The expected implementation of the Africa Continental Free Trade Area (AfCTA) in 2020 meant much was needed to be done by various Member States for aviation to play its part but, as ever, implementation has left a lot to be desired. 

Running through African aviation is the strong link between State ownership/influence and the industry but this doesn’t always make for successful airlines. The pandemic has exposed the weakness of many African airlines; is it wishful thinking to hope that the current situation will act as a spur to airlines and governments address structural issues such as gaps in policy, safety, financing and infrastructure.

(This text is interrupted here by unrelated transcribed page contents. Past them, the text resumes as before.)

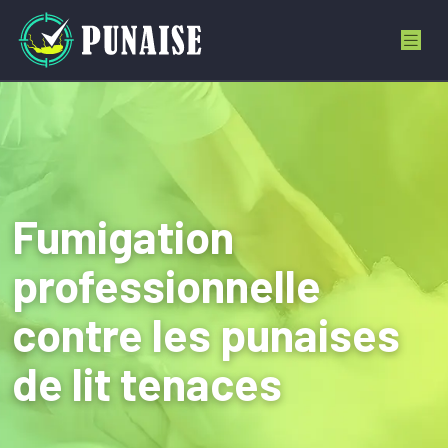
Fumigation
professionnelle
contre les punaises
de lit tenaces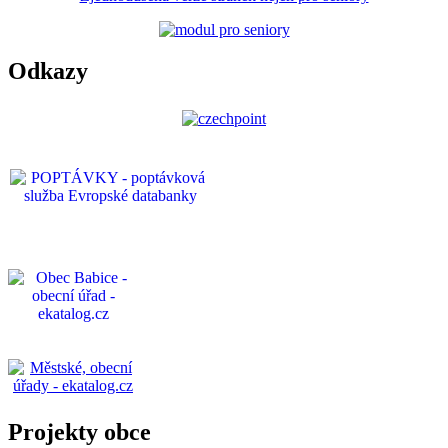
Odkazy
Projekty obce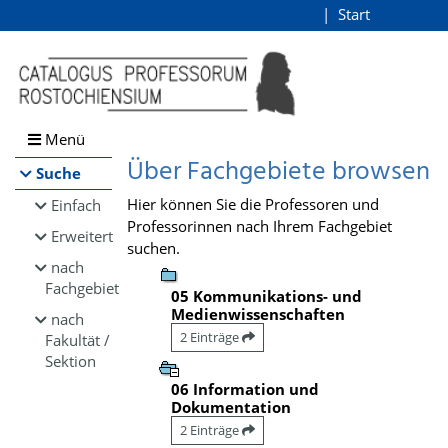
Browsen
Start
Login
direkt zum Inhalt
Menü
Über Fachgebiete browsen
Suche
Hier können Sie die Professoren und
Einfach
Professorinnen nach Ihrem Fachgebiet
Erweitert
suchen.
nach
Fachgebiet
05 Kommunikations- und
Medienwissenschaften
nach
2 Einträge
Fakultät /
Sektion
06 Information und
Dokumentation
2 Einträge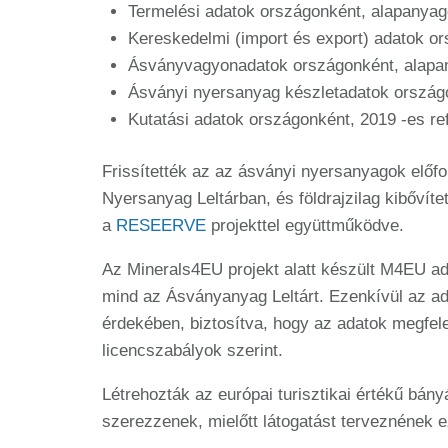
Termelési adatok országonként, alapanyago
Kereskedelmi (import és export) adatok or
Ásványvagyonadatok országonként, alapany
Ásványi nyersanyag készletadatok országo
Kutatási adatok országonként, 2019 -es re
Frissítették az az ásványi nyersanyagok előfo
Nyersanyag Leltárban, és földrajzilag kibővít
a
RESEERVE
projekttel együttműködve.
Az Minerals4EU projekt alatt készült M4EU ad
mind az Ásványanyag Leltárt. Ezenkívül az adat
érdekében, biztosítva, hogy az adatok megfel
licencszabályok szerint.
Létrehozták az európai turisztikai értékű bán
szerezzenek, mielőtt látogatást terveznének e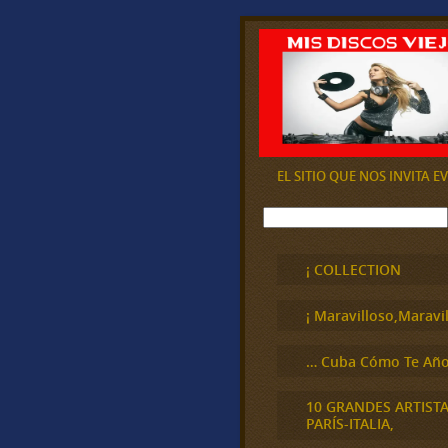
EL SITIO QUE NOS INVITA 
B
u
s
c
¡ COLLECTION
a
r
¡ Maravilloso,Maravil
… Cuba Cómo Te Año
10 GRANDES ARTIST
PARÍS-ITALIA,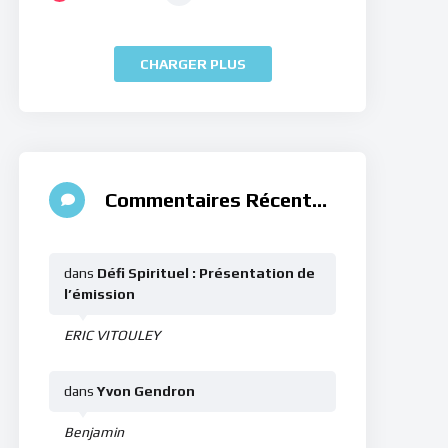
CHARGER PLUS
Commentaires Récents
dans
Défi Spirituel : Présentation de
l’émission
ERIC VITOULEY
dans
Yvon Gendron
Benjamin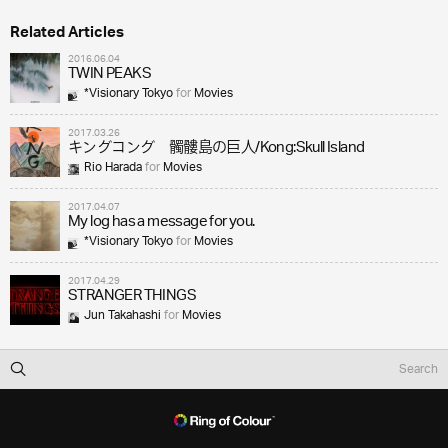
Related Articles
2016.06.04
TWIN PEAKS
*Visionary Tokyo
for
Movies
2017.03.26
キングコング 髑髏島の巨人/Kong:Skull Island
Rio Harada
for
Movies
2017.04.07
My log has a message for you.
*Visionary Tokyo
for
Movies
2017.04.29
STRANGER THINGS
Jun Takahashi
for
Movies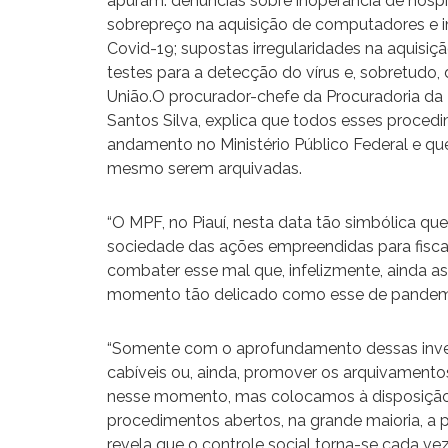
apuram: denúncias sobre inoperância de hosp
sobrepreço na aquisição de computadores e 
Covid-19; supostas irregularidades na aquisiç
testes para a detecção do vírus e, sobretudo,
União.O procurador-chefe da Procuradoria da 
Santos Silva, explica que todos esses proced
andamento no Ministério Público Federal e qu
mesmo serem arquivadas.
“O MPF, no Piauí, nesta data tão simbólica q
sociedade das ações empreendidas para fisca
combater esse mal que, infelizmente, ainda 
momento tão delicado como esse de pandemia
“Somente com o aprofundamento dessas inves
cabíveis ou, ainda, promover os arquivamento
nesse momento, mas colocamos à disposição 
procedimentos abertos, na grande maioria, a pa
revela que o controle social torna-se cada vez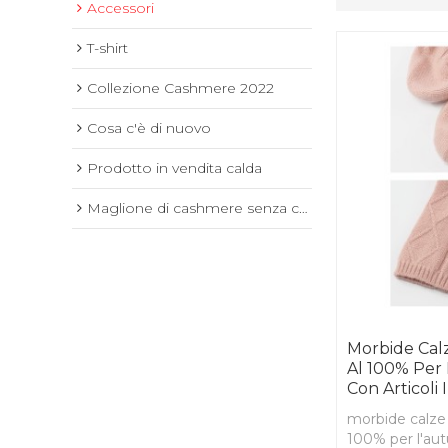
Accessori
T-shirt
Collezione Cashmere 2022
Cosa c'è di nuovo
Prodotto in vendita calda
Maglione di cashmere senza cuciture
Morbide Cal
Al 100% Per 
Con Articoli 
morbide calze
100% per l'aut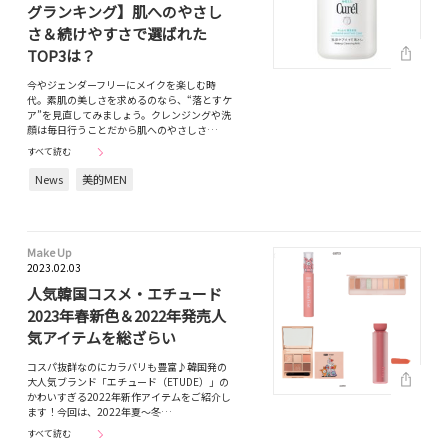
グランキング】肌へのやさし
さ＆続けやすさで選ばれた
TOP3は？
今やジェンダーフリーにメイクを楽しむ時
代。素肌の美しさを求めるのなら、“落とすケ
ア”を見直してみましょう。クレンジングや洗
顔は毎日行うことだから肌へのやさしさ…
すべて読む
News
美的MEN
Make Up
2023.02.03
人気韓国コスメ・エチュード
2023年春新色＆2022年発売人
気アイテムを総ざらい
コスパ抜群なのにカラバリも豊富♪韓国発の
大人気ブランド「エチュード（ETUDE）」の
かわいすぎる2022年新作アイテムをご紹介し
ます！今回は、2022年夏〜冬…
すべて読む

So far, Government support has been fragmented. About 10 countries have provided targeted relief to aviation and about US$30bn has been pledged cumulatively, and Government responses will play a key role in recovery. 

In 2021 we expect the key trends in African aviation to be regionalization and consolidation:

·       With Africa already having strong economic blocks, where macro-economic policies are integrated to support trade and the free movement of people and goods (SADC, ECOWAS, EAC etc), it is likely that airline networks will increasingly map this. There has been some duplication across carriers and markets, but with the weak position of several African airlines and an expectedly smaller industry emerging, coupled with constrained national budgets,  tough decisions will have to made about how markets will be operated and how airlines cooperate in order to ensure survival.

·       We can’t talk about regionalization without consolidation, which is largely through national carriers, however some private entities too. This is still unfolding, however the expectation is that markets will correct themselves to a certain extent. An interesting example is the case of South Africa, with several airlines expanding regional links on previous SAA-dominated routes; and domestically, FlySafair aggressively expanding and the launch of new LCC Lift, taking advantage of Comair’s (owner of Kulula.com) weakened position. 

For African Aviation in 2021, the old African adage rings true – “If you wish to move mountains tomorrow, you must start by lifting stones today.” We must increase our efforts in shifting the position of the industry towards sustainability and commercial agility.